Kaiser pulled inventories from distribution centers that the Clinic operated throughout Wisconsin into the new warehouse. “We realized that if we were to run an efficient standards program, it would be difficult to support it with inventories being held in five different locations,” he says. He also began looking at the Clinic’s purchasing practices.

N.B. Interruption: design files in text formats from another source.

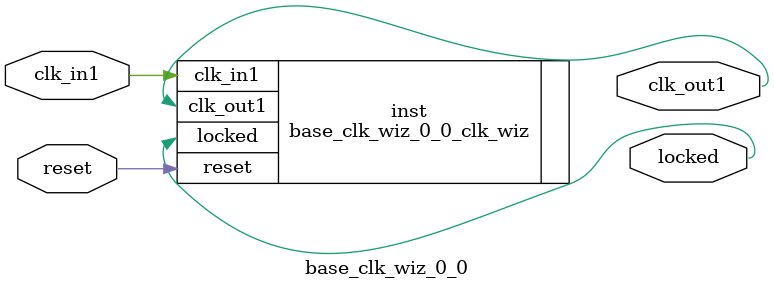
<source format=v>


`timescale 1ps/1ps

(* CORE_GENERATION_INFO = "base_clk_wiz_0_0,clk_wiz_v6_0_8_0_0,{component_name=base_clk_wiz_0_0,use_phase_alignment=true,use_min_o_jitter=false,use_max_i_jitter=true,use_dyn_phase_shift=false,use_inclk_switchover=false,use_dyn_reconfig=false,enable_axi=0,feedback_source=FDBK_AUTO,PRIMITIVE=PLL,num_out_clk=1,clkin1_period=8.000,clkin2_period=10.000,use_power_down=false,use_reset=true,use_locked=true,use_inclk_stopped=false,feedback_type=SINGLE,CLOCK_MGR_TYPE=NA,manual_override=false}" *)

module base_clk_wiz_0_0 
 (
  // Clock out ports
  output        clk_out1,
  // Status and control signals
  input         reset,
  output        locked,
 // Clock in ports
  input         clk_in1
 );

  base_clk_wiz_0_0_clk_wiz inst
  (
  // Clock out ports  
  .clk_out1(clk_out1),
  // Status and control signals               
  .reset(reset), 
  .locked(locked),
 // Clock in ports
  .clk_in1(clk_in1)
  );

endmodule

</source>
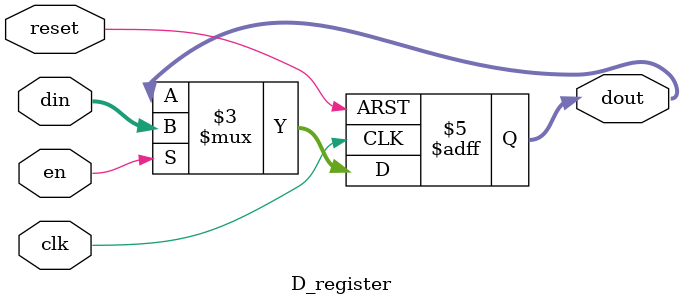
<source format=v>

module D_register(clk,reset,en,din,dout);
    input clk, en, reset;
    input[3:0] din;
    output reg[3:0] dout;


always @(posedge clk,posedge reset)
begin
    if (reset == 1)
        dout <= 4'b0000;
    else if (en)
        dout <= din;

end

endmodule

</source>
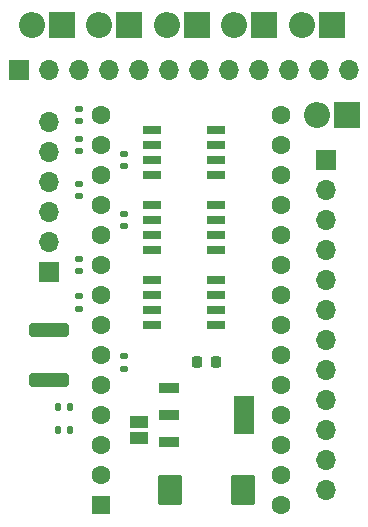
<source format=gts>
%TF.GenerationSoftware,KiCad,Pcbnew,(6.0.1)*%
%TF.CreationDate,2022-02-13T09:40:18+01:00*%
%TF.ProjectId,RC-MultiSwitcher,52432d4d-756c-4746-9953-776974636865,rev?*%
%TF.SameCoordinates,Original*%
%TF.FileFunction,Soldermask,Top*%
%TF.FilePolarity,Negative*%
%FSLAX46Y46*%
G04 Gerber Fmt 4.6, Leading zero omitted, Abs format (unit mm)*
G04 Created by KiCad (PCBNEW (6.0.1)) date 2022-02-13 09:40:18*
%MOMM*%
%LPD*%
G01*
G04 APERTURE LIST*
G04 Aperture macros list*
%AMRoundRect*
0 Rectangle with rounded corners*
0 $1 Rounding radius*
0 $2 $3 $4 $5 $6 $7 $8 $9 X,Y pos of 4 corners*
0 Add a 4 corners polygon primitive as box body*
4,1,4,$2,$3,$4,$5,$6,$7,$8,$9,$2,$3,0*
0 Add four circle primitives for the rounded corners*
1,1,$1+$1,$2,$3*
1,1,$1+$1,$4,$5*
1,1,$1+$1,$6,$7*
1,1,$1+$1,$8,$9*
0 Add four rect primitives between the rounded corners*
20,1,$1+$1,$2,$3,$4,$5,0*
20,1,$1+$1,$4,$5,$6,$7,0*
20,1,$1+$1,$6,$7,$8,$9,0*
20,1,$1+$1,$8,$9,$2,$3,0*%
G04 Aperture macros list end*
%ADD10R,2.200000X2.200000*%
%ADD11O,2.200000X2.200000*%
%ADD12RoundRect,0.135000X-0.185000X0.135000X-0.185000X-0.135000X0.185000X-0.135000X0.185000X0.135000X0*%
%ADD13R,1.700000X1.700000*%
%ADD14O,1.700000X1.700000*%
%ADD15RoundRect,0.250000X1.450000X-0.312500X1.450000X0.312500X-1.450000X0.312500X-1.450000X-0.312500X0*%
%ADD16RoundRect,0.225000X-0.225000X-0.250000X0.225000X-0.250000X0.225000X0.250000X-0.225000X0.250000X0*%
%ADD17R,1.500000X0.650000*%
%ADD18RoundRect,0.135000X0.185000X-0.135000X0.185000X0.135000X-0.185000X0.135000X-0.185000X-0.135000X0*%
%ADD19RoundRect,0.135000X-0.135000X-0.185000X0.135000X-0.185000X0.135000X0.185000X-0.135000X0.185000X0*%
%ADD20R,1.750000X0.950000*%
%ADD21R,1.750000X3.200000*%
%ADD22RoundRect,0.250000X-0.787500X-1.025000X0.787500X-1.025000X0.787500X1.025000X-0.787500X1.025000X0*%
%ADD23R,1.500000X1.000000*%
%ADD24R,1.600000X1.600000*%
%ADD25C,1.600000*%
G04 APERTURE END LIST*
D10*
X159821766Y-64135000D03*
D11*
X157281766Y-64135000D03*
D10*
X148391766Y-64135000D03*
D11*
X145851766Y-64135000D03*
D10*
X136961766Y-64135000D03*
D11*
X134421766Y-64135000D03*
D12*
X142240000Y-75055000D03*
X142240000Y-76075000D03*
D10*
X142676766Y-64135000D03*
D11*
X140136766Y-64135000D03*
D13*
X135890000Y-85090000D03*
D14*
X135890000Y-82550000D03*
X135890000Y-80010000D03*
X135890000Y-77470000D03*
X135890000Y-74930000D03*
X135890000Y-72390000D03*
D15*
X135890000Y-94212500D03*
X135890000Y-89937500D03*
D13*
X133345000Y-67945000D03*
D14*
X135885000Y-67945000D03*
X138425000Y-67945000D03*
X140965000Y-67945000D03*
X143505000Y-67945000D03*
X146045000Y-67945000D03*
X148585000Y-67945000D03*
X151125000Y-67945000D03*
X153665000Y-67945000D03*
X156205000Y-67945000D03*
X158745000Y-67945000D03*
X161285000Y-67945000D03*
D12*
X138430000Y-71245000D03*
X138430000Y-72265000D03*
D16*
X148450000Y-92710000D03*
X150000000Y-92710000D03*
D13*
X159385000Y-75560000D03*
D14*
X159385000Y-78100000D03*
X159385000Y-80640000D03*
X159385000Y-83180000D03*
X159385000Y-85720000D03*
X159385000Y-88260000D03*
X159385000Y-90800000D03*
X159385000Y-93340000D03*
X159385000Y-95880000D03*
X159385000Y-98420000D03*
X159385000Y-100960000D03*
X159385000Y-103500000D03*
D17*
X144620000Y-85725000D03*
X144620000Y-86995000D03*
X144620000Y-88265000D03*
X144620000Y-89535000D03*
X150020000Y-89535000D03*
X150020000Y-88265000D03*
X150020000Y-86995000D03*
X150020000Y-85725000D03*
D12*
X138430000Y-77595000D03*
X138430000Y-78615000D03*
D18*
X142240000Y-81155000D03*
X142240000Y-80135000D03*
X142240000Y-93220000D03*
X142240000Y-92200000D03*
D19*
X136650000Y-96520000D03*
X137670000Y-96520000D03*
D17*
X144620000Y-79375000D03*
X144620000Y-80645000D03*
X144620000Y-81915000D03*
X144620000Y-83185000D03*
X150020000Y-83185000D03*
X150020000Y-81915000D03*
X150020000Y-80645000D03*
X150020000Y-79375000D03*
D19*
X136650000Y-98425000D03*
X137670000Y-98425000D03*
D10*
X161091766Y-71755000D03*
D11*
X158551766Y-71755000D03*
D20*
X146075000Y-94855000D03*
X146075000Y-97155000D03*
X146075000Y-99455000D03*
D21*
X152375000Y-97155000D03*
D17*
X144620000Y-73025000D03*
X144620000Y-74295000D03*
X144620000Y-75565000D03*
X144620000Y-76835000D03*
X150020000Y-76835000D03*
X150020000Y-75565000D03*
X150020000Y-74295000D03*
X150020000Y-73025000D03*
D22*
X146112500Y-103505000D03*
X152337500Y-103505000D03*
D10*
X154106766Y-64135000D03*
D11*
X151566766Y-64135000D03*
D23*
X143510000Y-97775000D03*
X143510000Y-99075000D03*
D18*
X138430000Y-84965000D03*
X138430000Y-83945000D03*
X138430000Y-88140000D03*
X138430000Y-87120000D03*
X138430000Y-74805000D03*
X138430000Y-73785000D03*
D24*
X140335000Y-104775000D03*
D25*
X140335000Y-102235000D03*
X140335000Y-99695000D03*
X140335000Y-97155000D03*
X140335000Y-94615000D03*
X140335000Y-92075000D03*
X140335000Y-89535000D03*
X140335000Y-86995000D03*
X140335000Y-84455000D03*
X140335000Y-81915000D03*
X140335000Y-79375000D03*
X140335000Y-76835000D03*
X140335000Y-74295000D03*
X140335000Y-71755000D03*
X155575000Y-71755000D03*
X155575000Y-74295000D03*
X155575000Y-76835000D03*
X155575000Y-79375000D03*
X155575000Y-81915000D03*
X155575000Y-84455000D03*
X155575000Y-86995000D03*
X155575000Y-89535000D03*
X155575000Y-92075000D03*
X155575000Y-94615000D03*
X155575000Y-97155000D03*
X155575000Y-99695000D03*
X155575000Y-102235000D03*
X155575000Y-104775000D03*
M02*

</source>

At the time, the outlying centers were doing much of their own purchasing and contracting, even though they had a dotted-line connection to Kaiser’s department.

Then, two years after the warehouse move, the Marshfield board of directors (who are physicians) decided to embark on a “strategic cost management initiative.” That’s all it took to kick-start what has become a solid standardization program encompassing all of Marshfield Clinic.

Standardization program
Today, Kaiser, another administrator and three physicians comprise the Marshfield Clinic system standards committee. It in turn oversees the activities of various subcommittees, each of which focus on particular specialties or product lines. For example, there are subcommittees in GI, ambulatory surgery, business equipment and other specialties.

The Clinic encourages participation by physicians or staff representatives from the outlying facilities on each of the subcommittees. Members of these subcommittees meet telephonically via the Clinic’s televideo system. When it comes time for a hands-on review of product or equipment, subcommittee members meet in one location. Many times, that location is at one of the outlying locations, not Marshfield.

‘Total success story’
“The restructuring to a centralized supply chain system, along with putting in a structured standards program, is a total success story,” says Kaiser. The GI subcommittee, for example, has been successful standardizing forceps and snares. The urological subcommittee has been successful with a tough product line, which includes hardware, implants, stents and wires.

“It hasn’t been as difficult to get consensus as I thought it would be, especially since we have had the physician subcommittees,” he says. “We’ve actually gotten through the majority of our major clinical product lines.”

Whenever possible, Marshfield Clinic avails itself of Consorta contracts. “But we will sign direct IDN or system contracts when standardization points us in that direction,” says Kaiser.

Today, internal requisitions from outlying facilities are transmitted electronically to the warehouse in Marshfield, where products are picked and then shipped to the facilities. Marshfield, in turn, purchases products in bulk from its primary med/surg supplier, Owens & Minor. If Kaiser had his druthers, he’d have a med/surg supplier act as Marshfield’s warehouse, but thus far, suppliers have been reluctant to set up an operation in rural Wisconsin.

Looking ahead, Kaiser is preparing for a change next year. Although the materials department has responsibility for the labs physically located in the Clinic’s facilities, it has not been involved with the main reference lab in Marshfield, which performs 3 million tests a year. But that will change next year, when the reference lab will be brought into the Clinic’s purchasing and materials system.